Berlin announced at the weekend a €50-billion ($68-billion) rescue package for Germany's fourth biggest bank Hypo Real Estate (HRE), one of three of the country's banks that have needed help over the past year. But Chancellor Angela Merkel's government has so far not followed other European countries in partly or fully nationalising any of its lenders, such as Britain which on Wednesday pledged £50 billion ($64 billion) to buy stakes in the country's banks.

Steinbrück also said ahead of Friday's G7 meeting of finance ministers that the "most important task of all" was to agree on a relaxation of the accounting procedures that have been blamed for exacerbating the crisis for banks.
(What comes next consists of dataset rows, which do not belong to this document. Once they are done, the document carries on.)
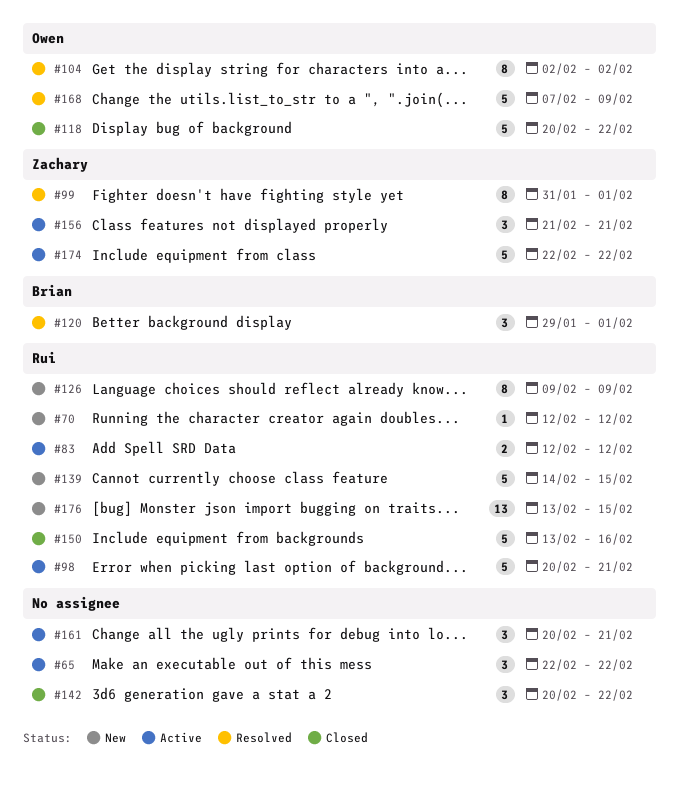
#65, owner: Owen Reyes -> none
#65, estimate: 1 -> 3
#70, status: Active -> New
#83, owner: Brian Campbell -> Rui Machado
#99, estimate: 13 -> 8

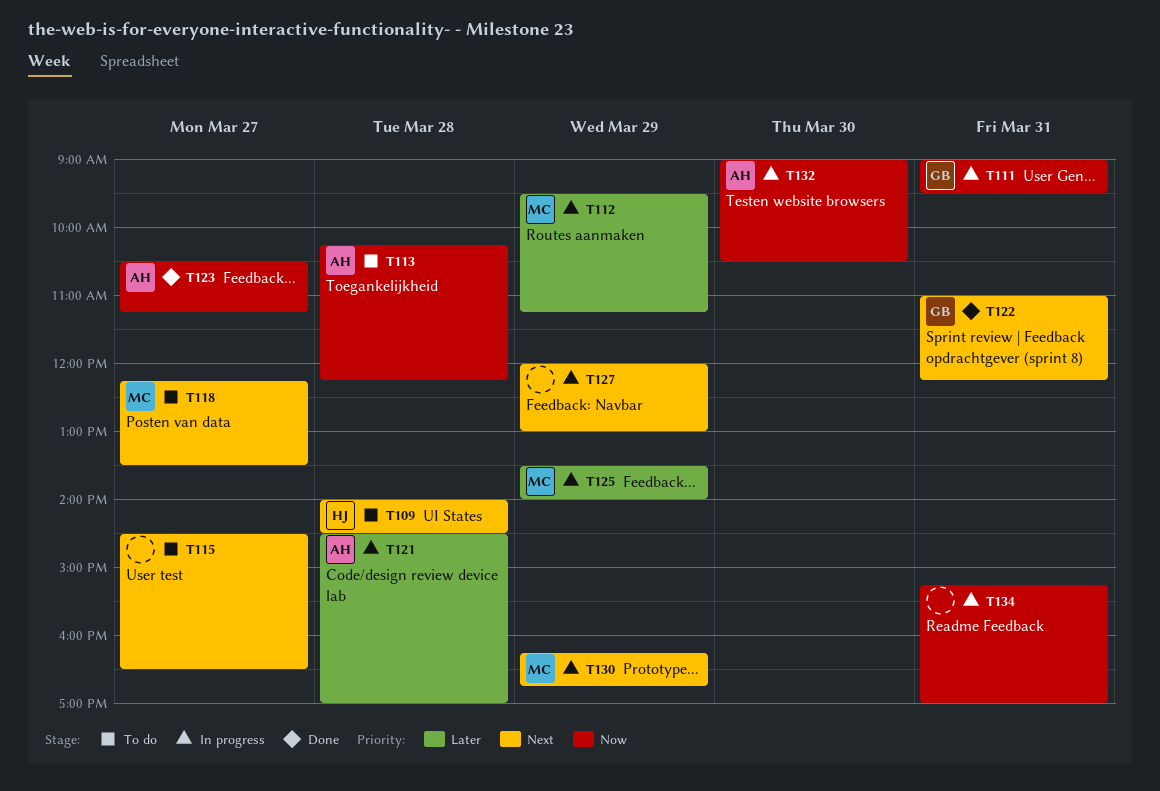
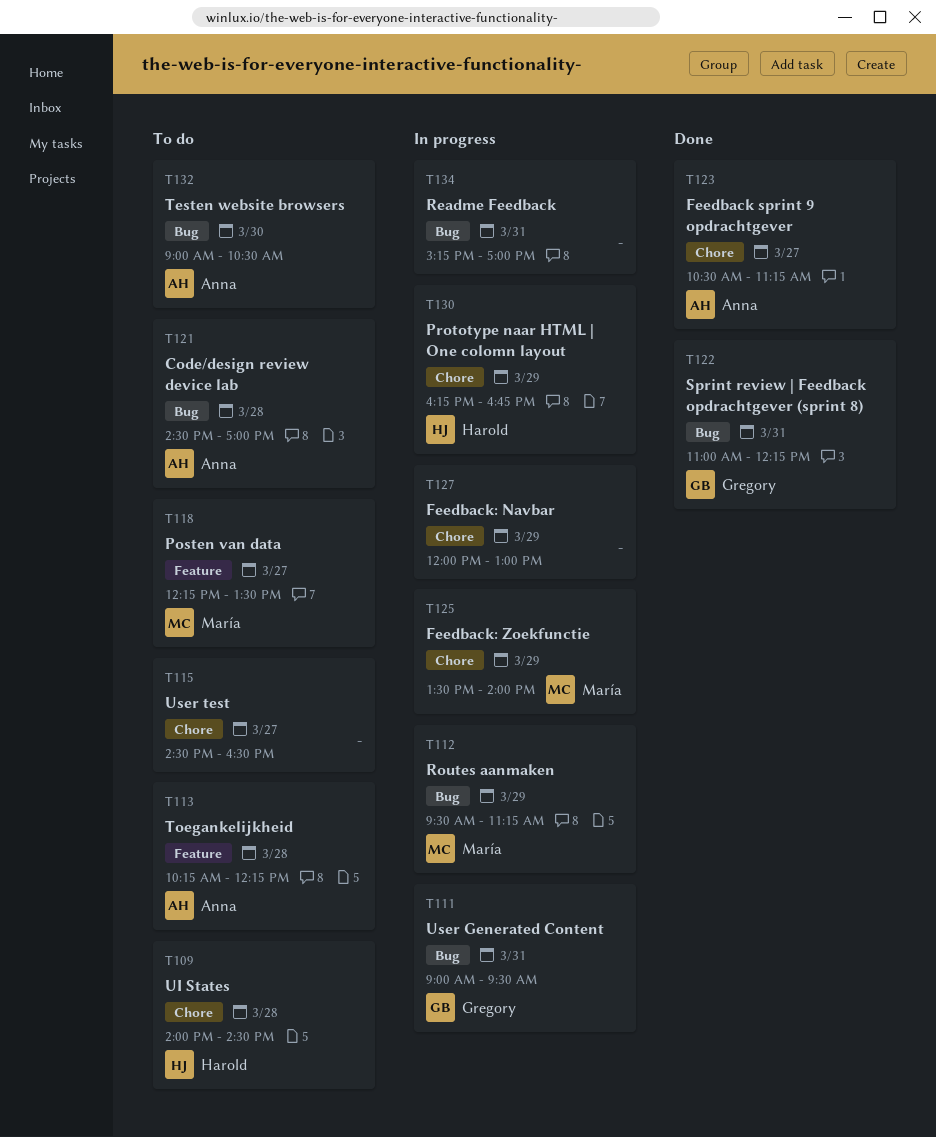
T121, status: In progress -> To do
T130, owner: María -> Harold
T132, status: In progress -> To do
This procedure has been blamed for making the financial crisis worse for banks because it forces them to write down on their books the value of assets as soon as they fall. Prices for some assets such as shares have fallen sharply in the recent market turmoil.

"This must be applied in Europe quickly. If possible we should do it for the accounts for the third quarter (which ended on September 30) that will be prepared in the second half of October," Steinbrück said.

The minister also said that the effects of the crisis as a whole on the German economy, Europe's largest, would be "much more evident than we had expected until now."

"The government will have to make a significant cut in its 2009 growth forecast," he said.

The Financial Times Deutschland cited sources close to the government as saying that it will cut its forecast for economic growth next year to between zero and 0.5 percent from the current projection of 1.2 percent. The Economy Ministry declined to comment on the report.

Ireland extends bank guarantees

Ireland extended its blanket guarantee on personal and corporate bank deposits to five foreign-owned banks on Thursday, the Department of Finance said.

In addition to Ireland's six major banks, the guarantee will also apply to Germany's Postbank, Northern Ireland's Ulster Bank, Britain's HBOS, First Active, which is a unit of the Royal Bank of Scotland Group, and IIB Bank, a wholly-owned subsidiary of Belgium's KBC Bank.

Ireland's unilateral deposit guarantee, announced last week, was slammed by European countries as a decision that would distort competition, with Chancellor Merkel describing it as "unacceptable" because it distorted competition.

"Clearly, there will be some additional limitations and safeguards in relation to these operations to ensure that the support provided relates to liabilities arising from their position within the national economy," rather than to their wider group, Irish Finance Minister Brian Lenihan said.